Exercise goal =>
List every line in the entries below that contains the string "Quando", matching case exactly.

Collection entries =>
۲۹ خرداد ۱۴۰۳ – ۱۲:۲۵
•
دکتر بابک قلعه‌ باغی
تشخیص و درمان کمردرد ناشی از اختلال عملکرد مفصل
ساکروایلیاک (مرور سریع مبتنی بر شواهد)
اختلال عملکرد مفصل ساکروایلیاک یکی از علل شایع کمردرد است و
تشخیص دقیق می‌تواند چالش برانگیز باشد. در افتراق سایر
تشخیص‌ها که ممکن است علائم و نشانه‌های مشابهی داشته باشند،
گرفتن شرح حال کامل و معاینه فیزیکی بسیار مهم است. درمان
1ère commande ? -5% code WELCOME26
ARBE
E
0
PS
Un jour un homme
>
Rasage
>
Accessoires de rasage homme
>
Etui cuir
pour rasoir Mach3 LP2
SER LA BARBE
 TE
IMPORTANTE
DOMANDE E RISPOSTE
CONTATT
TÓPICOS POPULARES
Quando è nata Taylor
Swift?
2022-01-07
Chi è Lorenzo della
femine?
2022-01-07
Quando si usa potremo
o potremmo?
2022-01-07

Final answer =>
Quando è nata Taylor
Quando si usa potremo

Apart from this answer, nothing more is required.